Image apropos of nothing in the post, except that if I have to spend an embarrassing 2 days trying to learn to load an image, it might as well be something that gives me deep joy. Now that I’ve figured it out (sort of—you can see that the title font is still quite unpleasant; I’m not sure my template, “Metrosexual” or “Chelsea” or whatever it is, allows me to choose, and I haven’t got time for that now), I can report definitively that there’s nothing wrong with the platform. Something’s definitely wrong with me.
And all this fussing only for an inconsequential little update…

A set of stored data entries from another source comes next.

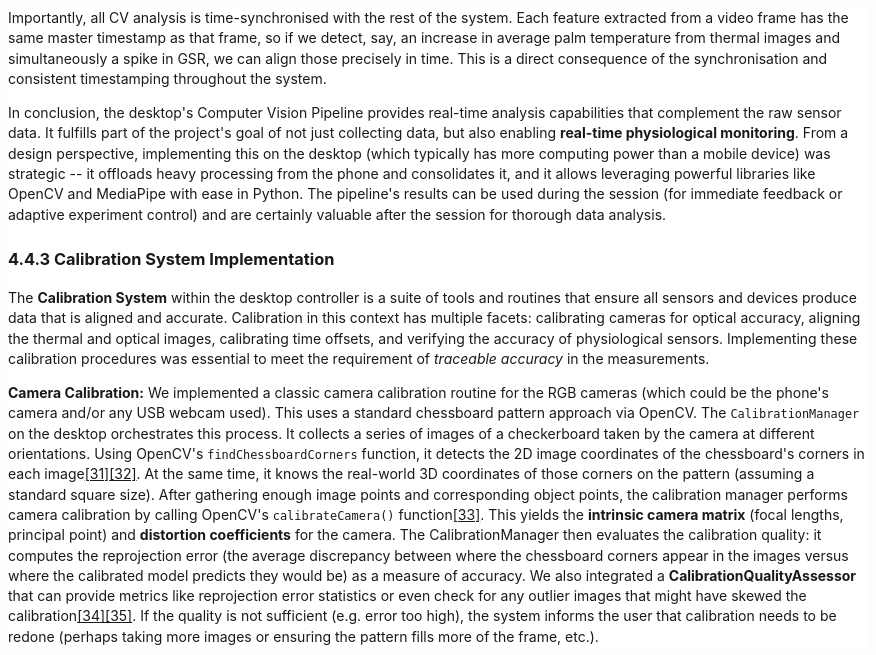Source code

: Importantly, all CV analysis is time-synchronised with the rest of the
system. Each feature extracted from a video frame has the same master
timestamp as that frame, so if we detect, say, an increase in average
palm temperature from thermal images and simultaneously a spike in GSR,
we can align those precisely in time. This is a direct consequence of
the synchronisation and consistent timestamping throughout the system.

In conclusion, the desktop's Computer Vision Pipeline provides real-time
analysis capabilities that complement the raw sensor data. It fulfills
part of the project's goal of not just collecting data, but also
enabling **real-time physiological monitoring**. From a design
perspective, implementing this on the desktop (which typically has more
computing power than a mobile device) was strategic -- it offloads heavy
processing from the phone and consolidates it, and it allows leveraging
powerful libraries like OpenCV and MediaPipe with ease in Python. The
pipeline's results can be used during the session (for immediate
feedback or adaptive experiment control) and are certainly valuable
after the session for thorough data analysis.

### 4.4.3 Calibration System Implementation

The **Calibration System** within the desktop controller is a suite of
tools and routines that ensure all sensors and devices produce data that
is aligned and accurate. Calibration in this context has multiple
facets: calibrating cameras for optical accuracy, aligning the thermal
and optical images, calibrating time offsets, and verifying the accuracy
of physiological sensors. Implementing these calibration procedures was
essential to meet the requirement of *traceable accuracy* in the
measurements.

**Camera Calibration:** We implemented a classic camera calibration
routine for the RGB cameras (which could be the phone's camera and/or
any USB webcam used). This uses a standard chessboard pattern approach
via OpenCV. The `CalibrationManager` on the desktop orchestrates this
process. It collects a series of images of a checkerboard taken by the
camera at different orientations. Using OpenCV's `findChessboardCorners`
function, it detects the 2D image coordinates of the chessboard's
corners in each
image[\[31\]](file://file-W8pWDzh4KQfbwijFCJdftf#:~:text=def%20_detect_pattern%28self%2C%20image%3A%20np,PatternDetectionResult)[\[32\]](file://file-W8pWDzh4KQfbwijFCJdftf#:~:text=if%20ret%3A%20,001%29).
At the same time, it knows the real-world 3D coordinates of those
corners on the pattern (assuming a standard square size). After
gathering enough image points and corresponding object points, the
calibration manager performs camera calibration by calling OpenCV's
`calibrateCamera()`
function[\[33\]](file://file-W8pWDzh4KQfbwijFCJdftf#:~:text=,2%5D). This
yields the **intrinsic camera matrix** (focal lengths, principal point)
and **distortion coefficients** for the camera. The CalibrationManager
then evaluates the calibration quality: it computes the reprojection
error (the average discrepancy between where the chessboard corners
appear in the images versus where the calibrated model predicts they
would be) as a measure of accuracy. We also integrated a
**CalibrationQualityAssessor** that can provide metrics like
reprojection error statistics or even check for any outlier images that
might have skewed the
calibration[\[34\]](file://file-W8pWDzh4KQfbwijFCJdftf#:~:text=pattern_points%2C%20image_points%2C%20images)[\[35\]](file://file-W8pWDzh4KQfbwijFCJdftf#:~:text=,assess_calibration%28%20calibration_data%2C%20pattern_points%2C%20image_points).
If the quality is not sufficient (e.g. error too high), the system
informs the user that calibration needs to be redone (perhaps taking
more images or ensuring the pattern fills more of the frame, etc.).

Alas, I was overoptimistic. The spider Mae West turns out not to be a European garden spider, but an American (not European) house (not Garden) spider (well, duh—a very tenuous basis for my optimism). Also she is a cobweb weaver, not an orb weaver, also substandard (the helpful Western Exterminator Company site confirms that cobwebs lack symmetry). Finally, she is puny; she will grow/has grown to be only the size of a fat pea, not a grape. I checked, though—Mae West was no more than 5' tall, so the spider Mae West is not inaptly named. I fed her a moth larva yesterday, much to our mutual satisfaction.
There is also, at a judicious distance from this creature, a second spider, last observed taking her ease near a neat package that I fervently hope is an ex-earwig (except that would mean that an earwig got into the house). Even though she is equally humble in looks and abilities, I have decided to name her the spider Lady Florence Paget, after a Victorian bombshell who was known as the Pocket Venus. You make do with what you have.
PS—I have put a brave face on it, but... The helpful Western Exterminator Company site also notes that other cobweb weavers include the ogre-faced stick spider. I can’t help feeling a little regretful that, if I am to be denied European garden spiders and I must have cobwebs, I cannot have ogre-faced stick spiders.